As I walk down the normal path I usually take to get to school, I feel myself having a That’s So Raven moment. Time stops for a minute and I can reflect on the past. I have been having a lot of those moments lately. It could be anything, after a fight with my dad, a meltdown over geometry homework… anything. Quarantine has made me realize how much I have in life and to be appreciative of the moments I experience every day.
On the last day of school, I was fumbling with my backpack; grabbing folders and binders. I was frantically brushing my hair and hopping into my clothes quickly. Grabbing my sports bag and reaching for the stale bagel on the table; I was practically running out the door by 7:55. On my regular route to school, my feet were pedaling on the hard pavement. The cold windy air bruising my face, leaving my cheeks cold. I was out of breath when I got to school, as I wallowed into first period physics. Just another day at CHS, another boring repetitive day with the same people I have been going to school with for 7 years.
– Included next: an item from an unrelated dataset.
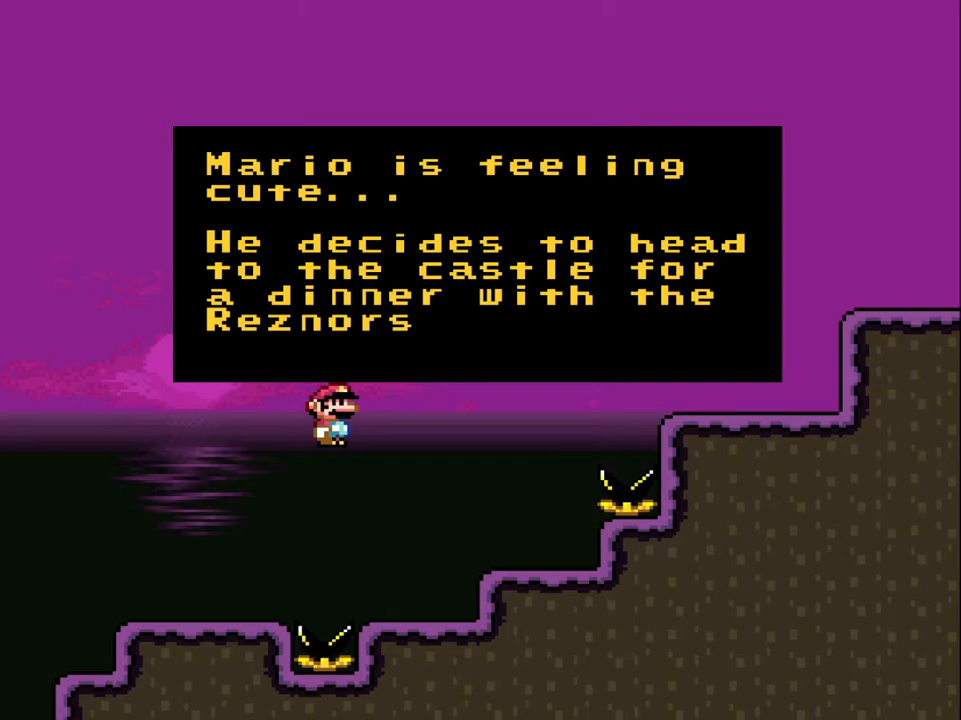
{"buttons": [], "events": [[100, "A", "down"], [150, "A", "up"], [150, "B", "down"], [233, "B", "up"], [333, "A", "down"], [383, "A", "up"], [400, "B", "down"], [417, "B", "up"]]}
Never did I think that I would miss it. But I do.
As I lie in my bed now, I contemplate that day; as if it was a murder case and I was the detective. I had turned on my Spotify to Current Joy’s and munched on my pita chips, remembering life before I was self-isolating. I looked around my room and for a second, I could imagine the memories that were made. The fun times I had with friends and the numerous Tik Toks we made. Staring at my desk, I pondered on all the crying and stress put into my school work. I peer at my soccer bag and the latest sport I picked up; remembering how fun it is to spend time practicing and laughing with friends. Quarantine has made me remember the small things in my life, such as photos.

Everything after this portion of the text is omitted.